甲状腺機能亢進症の初期徴候でも、異常に汗をかきやすくなります。発汗の他、手の震えや動悸をともなっていないか? 調べてみてください。肥満傾向にある高齢者で、心機能に負担がかかり過ぎると、ちょっとしたことで大量の汗をかくことがあります。心機能が低下していることも考えられるので、心電図や血圧などの検査をした方が良いでしょう。

脳卒中の後遺症を残す方は、発汗調節機能も障害を受けていますので、部分的な発汗が多く出ます。また、老年期に入っての様々な不安による自律神経失調症の病状の一つに、発汗異常が見られることがあります。この場合は、食欲不振、不眠、便秘、下痢などの症状がないか?チェックして下さい。当然、これらのような症状の場合は、多汗症ではありません。至急、専門医の診断を受け、適切な治療を行うことが大切です。

多汗症はどのくらいの汗をかくのでしょうか?

いずれの多汗症においても、問題となるのは、多量の汗をかくために二次的な症状を生み出すことです。実際に、多汗症はどのくらいの汗をかくのか、幾つかの例をあげてみましょう。

●汗ジミ・黄バミ
ワキの下にいつも汗をかいている状態で、着ているものに汗ジミや黄バミなどができる場合は要注意です(ただし、汗をかいたシャツなどをそのまま長い時間放置して、できる場合は違います)。

●握手できない
手の平が常にビショビショで大事な書類の記入がしづらかったり、握手がためらわれたりするのも判断基準の一つと言えるでしょう。

●靴を脱げない
よそのお宅を訪問したり、日本料理店などで、靴を脱いで上がる時、床に足跡がつくほど靴下が汗でぐっしょり、そのせいでニオイを放つなど、訪問先の状態がひどく気になる場合もあてはまるでしょう。

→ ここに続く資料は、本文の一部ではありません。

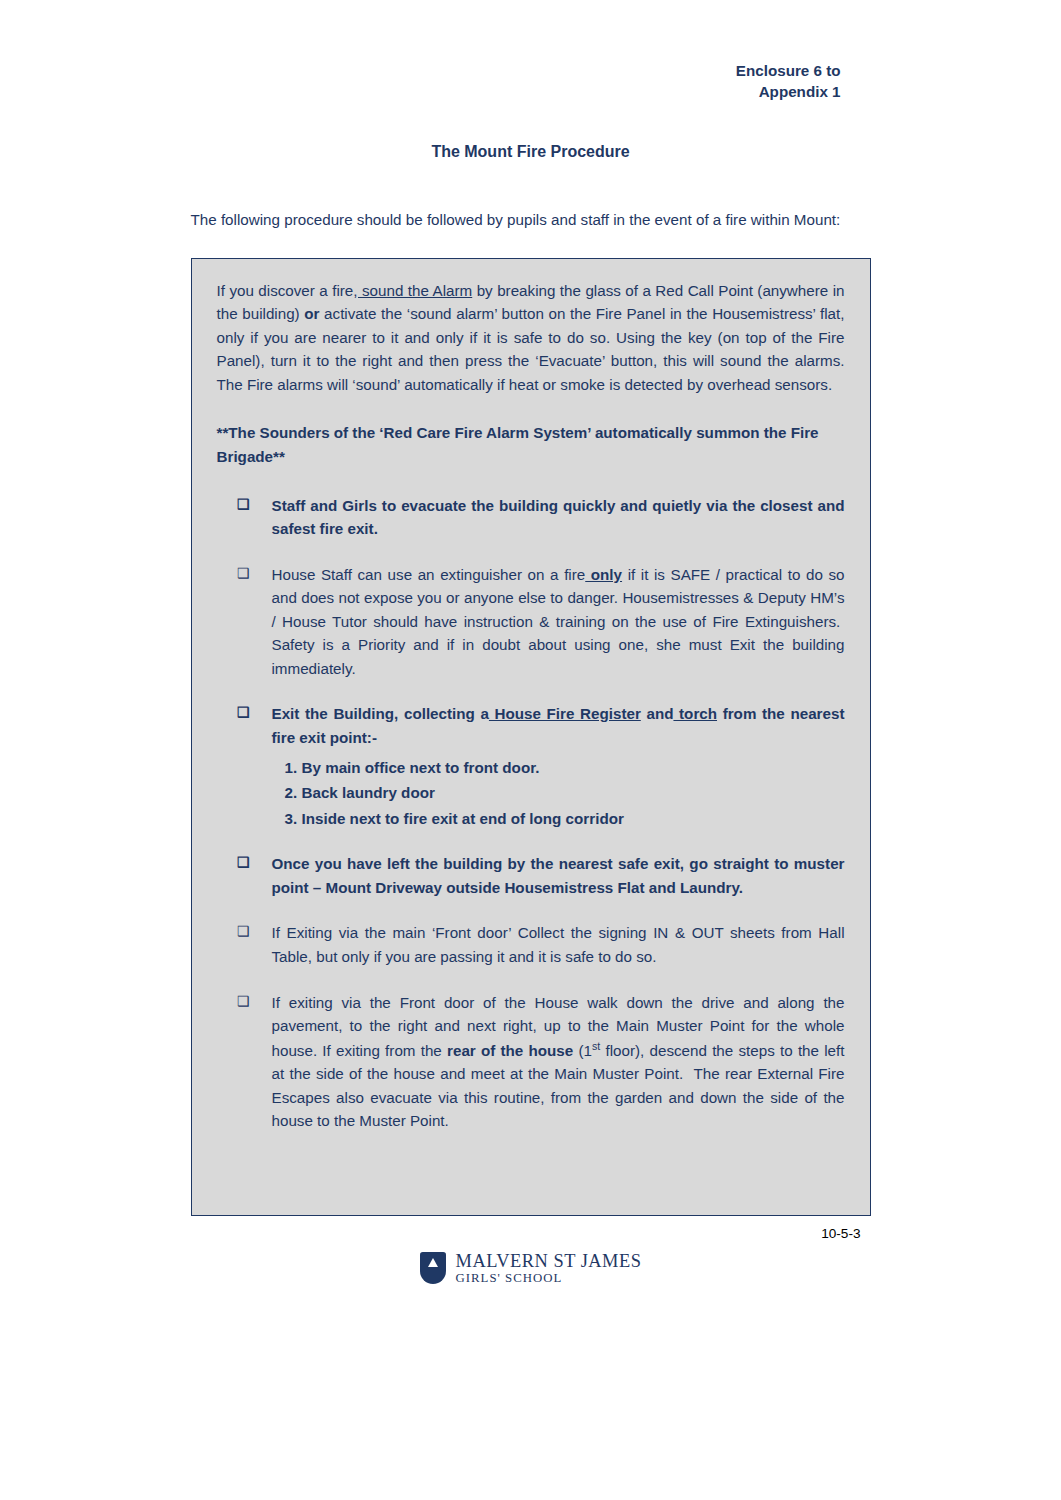Enclosure 6 to
Appendix 1
The Mount Fire Procedure
The following procedure should be followed by pupils and staff in the event of a fire within Mount:
If you discover a fire, sound the Alarm by breaking the glass of a Red Call Point (anywhere in the building) or activate the ‘sound alarm’ button on the Fire Panel in the Housemistress’ flat, only if you are nearer to it and only if it is safe to do so. Using the key (on top of the Fire Panel), turn it to the right and then press the ‘Evacuate’ button, this will sound the alarms. The Fire alarms will ‘sound’ automatically if heat or smoke is detected by overhead sensors.
**The Sounders of the ‘Red Care Fire Alarm System’ automatically summon the Fire Brigade**
Staff and Girls to evacuate the building quickly and quietly via the closest and safest fire exit.
House Staff can use an extinguisher on a fire only if it is SAFE / practical to do so and does not expose you or anyone else to danger. Housemistresses & Deputy HM’s / House Tutor should have instruction & training on the use of Fire Extinguishers. Safety is a Priority and if in doubt about using one, she must Exit the building immediately.
Exit the Building, collecting a House Fire Register and torch from the nearest fire exit point:-
By main office next to front door.
Back laundry door
Inside next to fire exit at end of long corridor
Once you have left the building by the nearest safe exit, go straight to muster point – Mount Driveway outside Housemistress Flat and Laundry.
If Exiting via the main ‘Front door’ Collect the signing IN & OUT sheets from Hall Table, but only if you are passing it and it is safe to do so.
If exiting via the Front door of the House walk down the drive and along the pavement, to the right and next right, up to the Main Muster Point for the whole house. If exiting from the rear of the house (1st floor), descend the steps to the left at the side of the house and meet at the Main Muster Point. The rear External Fire Escapes also evacuate via this routine, from the garden and down the side of the house to the Muster Point.
10-5-3
MALVERN ST JAMES
GIRLS' SCHOOL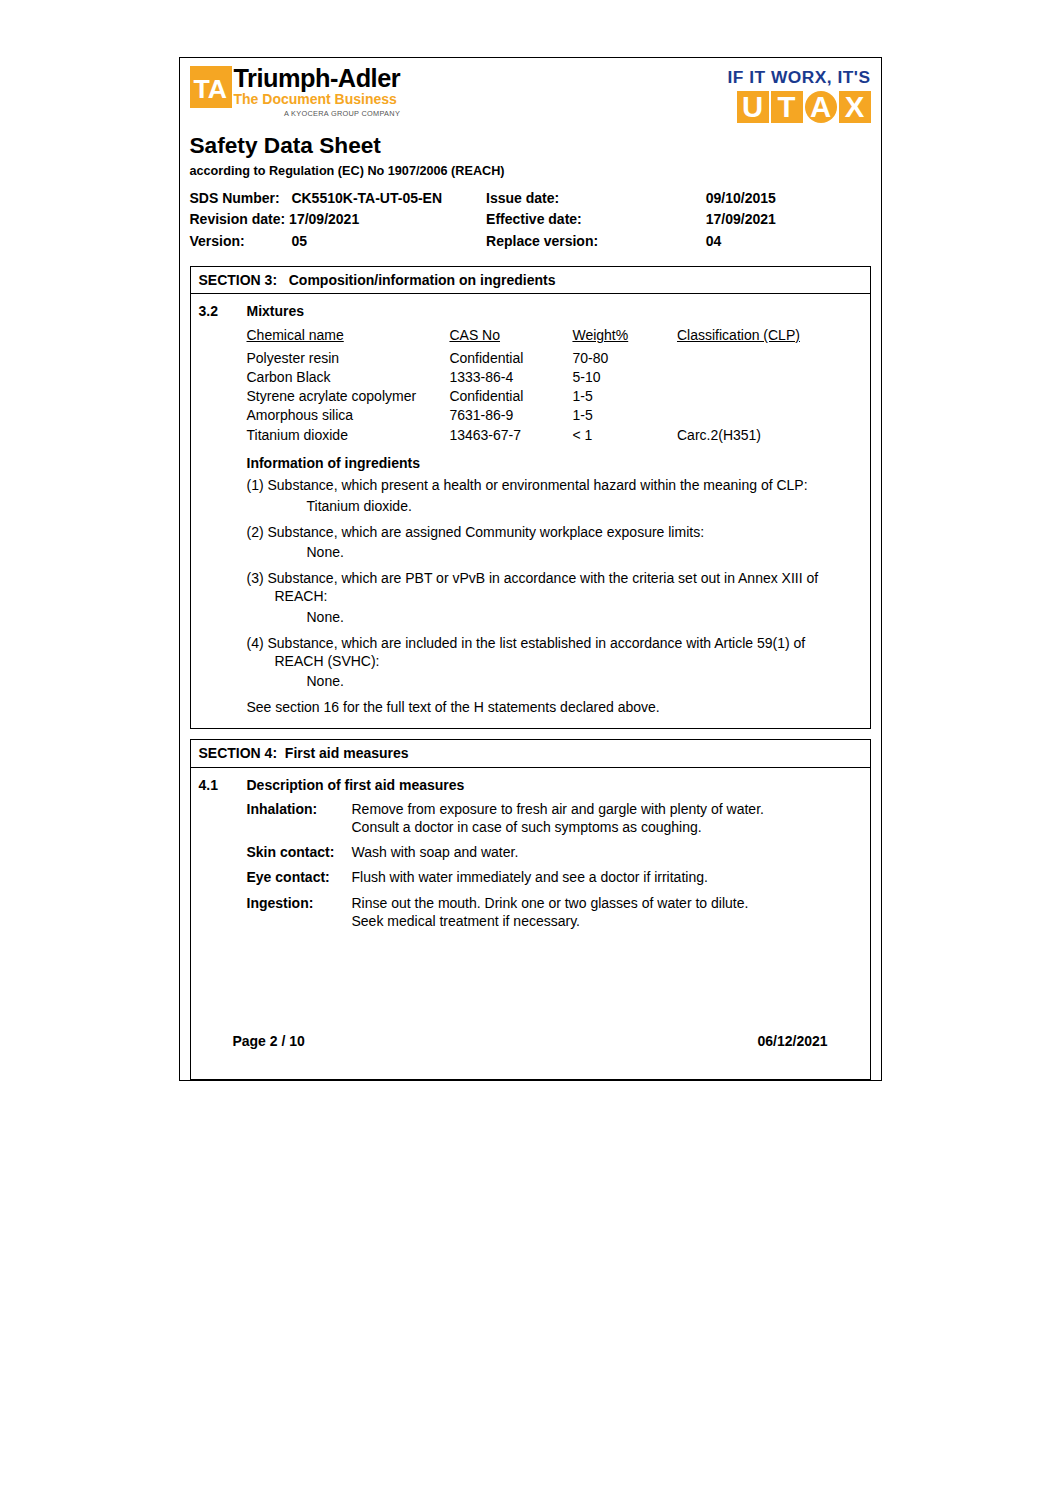Triumph-Adler
The Document Business
A KYOCERA GROUP COMPANY
IF IT WORX, IT'S
U
T
A
X
Safety Data Sheet
according to Regulation (EC) No 1907/2006 (REACH)
SDS Number: CK5510K-TA-UT-05-EN
Issue date:
09/10/2015
Revision date: 17/09/2021
Effective date:
17/09/2021
Version: 05
Replace version:
04
SECTION 3: Composition/information on ingredients
3.2
Mixtures
| Chemical name | CAS No | Weight% | Classification (CLP) |
| --- | --- | --- | --- |
| Polyester resin | Confidential | 70-80 | |
| Carbon Black | 1333-86-4 | 5-10 | |
| Styrene acrylate copolymer | Confidential | 1-5 | |
| Amorphous silica | 7631-86-9 | 1-5 | |
| Titanium dioxide | 13463-67-7 | < 1 | Carc.2(H351) |
Information of ingredients
(1) Substance, which present a health or environmental hazard within the meaning of CLP:
Titanium dioxide.
(2) Substance, which are assigned Community workplace exposure limits:
None.
(3) Substance, which are PBT or vPvB in accordance with the criteria set out in Annex XIII of
REACH:
None.
(4) Substance, which are included in the list established in accordance with Article 59(1) of
REACH (SVHC):
None.
See section 16 for the full text of the H statements declared above.
SECTION 4: First aid measures
4.1
Description of first aid measures
Inhalation:
Remove from exposure to fresh air and gargle with plenty of water.
Consult a doctor in case of such symptoms as coughing.
Skin contact:
Wash with soap and water.
Eye contact:
Flush with water immediately and see a doctor if irritating.
Ingestion:
Rinse out the mouth. Drink one or two glasses of water to dilute.
Seek medical treatment if necessary.
Page 2 / 10
06/12/2021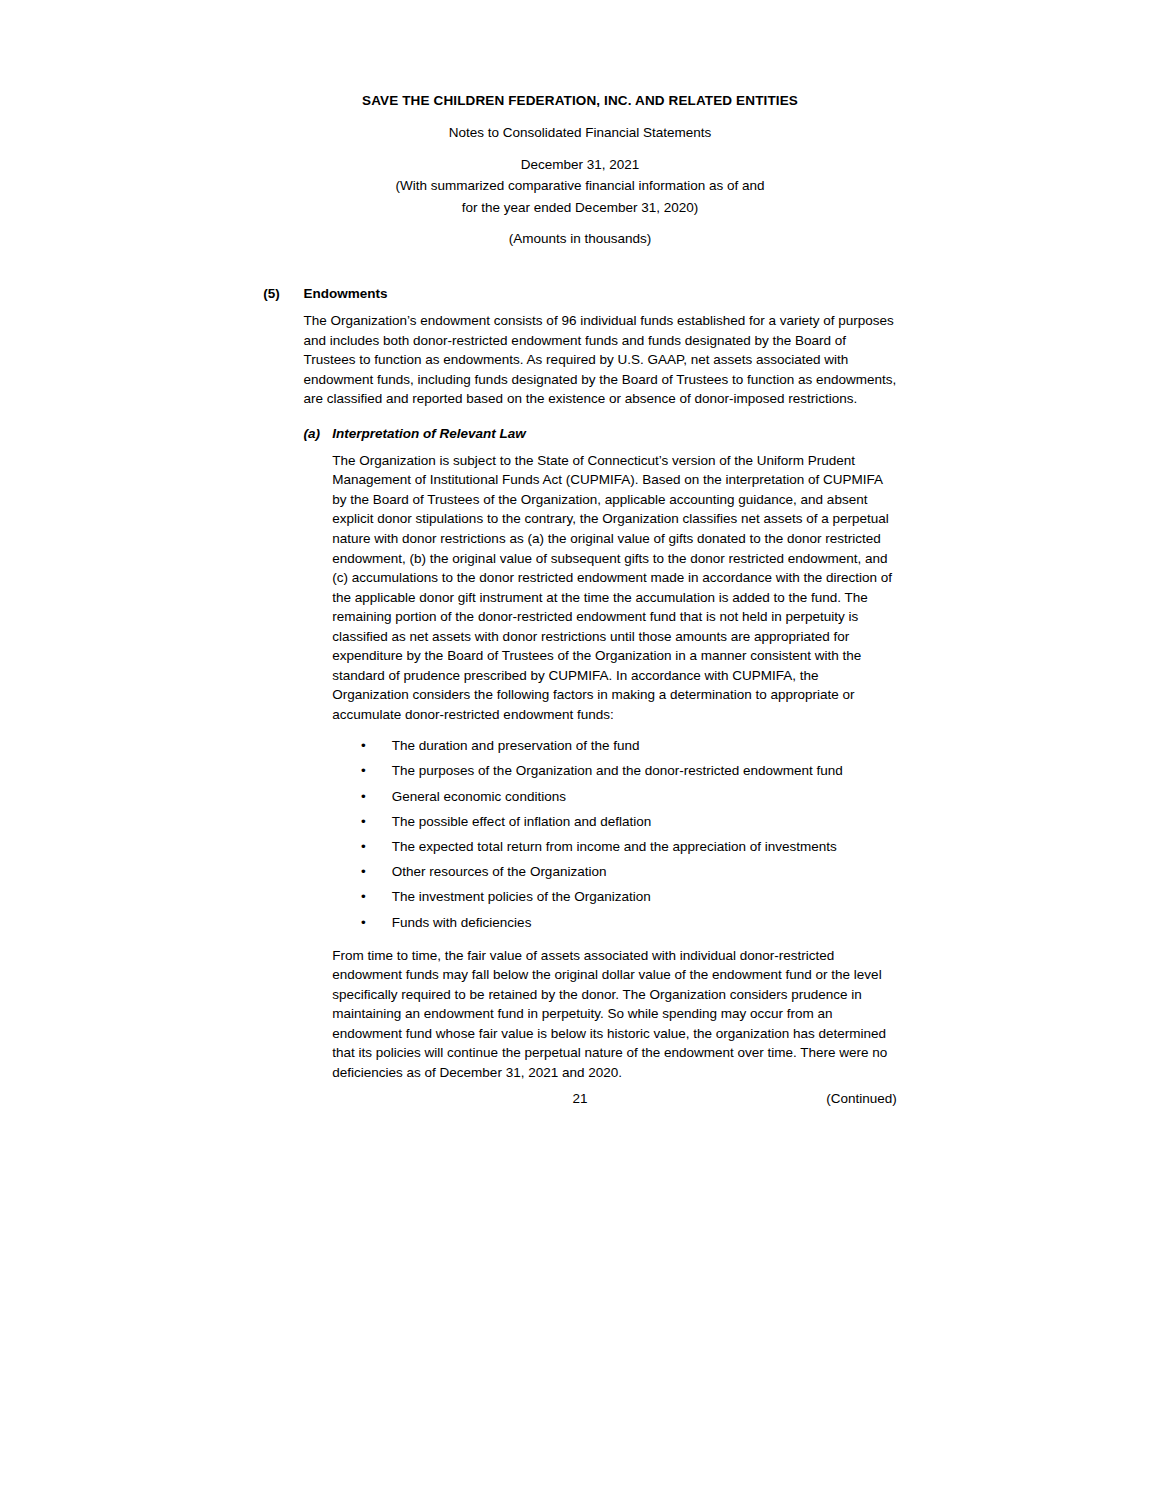SAVE THE CHILDREN FEDERATION, INC. AND RELATED ENTITIES
Notes to Consolidated Financial Statements
December 31, 2021
(With summarized comparative financial information as of and
for the year ended December 31, 2020)
(Amounts in thousands)
(5)
Endowments
The Organization’s endowment consists of 96 individual funds established for a variety of purposes and includes both donor-restricted endowment funds and funds designated by the Board of Trustees to function as endowments. As required by U.S. GAAP, net assets associated with endowment funds, including funds designated by the Board of Trustees to function as endowments, are classified and reported based on the existence or absence of donor-imposed restrictions.
(a)
Interpretation of Relevant Law
The Organization is subject to the State of Connecticut’s version of the Uniform Prudent Management of Institutional Funds Act (CUPMIFA). Based on the interpretation of CUPMIFA by the Board of Trustees of the Organization, applicable accounting guidance, and absent explicit donor stipulations to the contrary, the Organization classifies net assets of a perpetual nature with donor restrictions as (a) the original value of gifts donated to the donor restricted endowment, (b) the original value of subsequent gifts to the donor restricted endowment, and (c) accumulations to the donor restricted endowment made in accordance with the direction of the applicable donor gift instrument at the time the accumulation is added to the fund. The remaining portion of the donor-restricted endowment fund that is not held in perpetuity is classified as net assets with donor restrictions until those amounts are appropriated for expenditure by the Board of Trustees of the Organization in a manner consistent with the standard of prudence prescribed by CUPMIFA. In accordance with CUPMIFA, the Organization considers the following factors in making a determination to appropriate or accumulate donor-restricted endowment funds:
The duration and preservation of the fund
The purposes of the Organization and the donor-restricted endowment fund
General economic conditions
The possible effect of inflation and deflation
The expected total return from income and the appreciation of investments
Other resources of the Organization
The investment policies of the Organization
Funds with deficiencies
From time to time, the fair value of assets associated with individual donor-restricted endowment funds may fall below the original dollar value of the endowment fund or the level specifically required to be retained by the donor. The Organization considers prudence in maintaining an endowment fund in perpetuity. So while spending may occur from an endowment fund whose fair value is below its historic value, the organization has determined that its policies will continue the perpetual nature of the endowment over time. There were no deficiencies as of December 31, 2021 and 2020.
21
(Continued)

汗やニオイが気になる人の中には、汗をかきたくないからといって水分を控える人がいますが、これは間違っています。汗は、体温調節などのために身体が必要だからかくのであって、水を飲んだからといって、それらが全部、汗になるわけではありません。通常の健康状態で大量の水分をとっても、汗をかく必要がなければ、それは汗よりも尿として排出されますので、生理的な汗はそんなに増えるものではないのです。もちろん、あなたが精神性発汗によって汗をかくタイプでしたら、飲む水の量を減らしても汗のかく量は減りません。特に夏場などは、汗を気にし過ぎて水分を控えていると、脱水症状や熱中症の原因になる危険性がありますから、誤解のないように適切な水分補給を心がけていただきたいものです。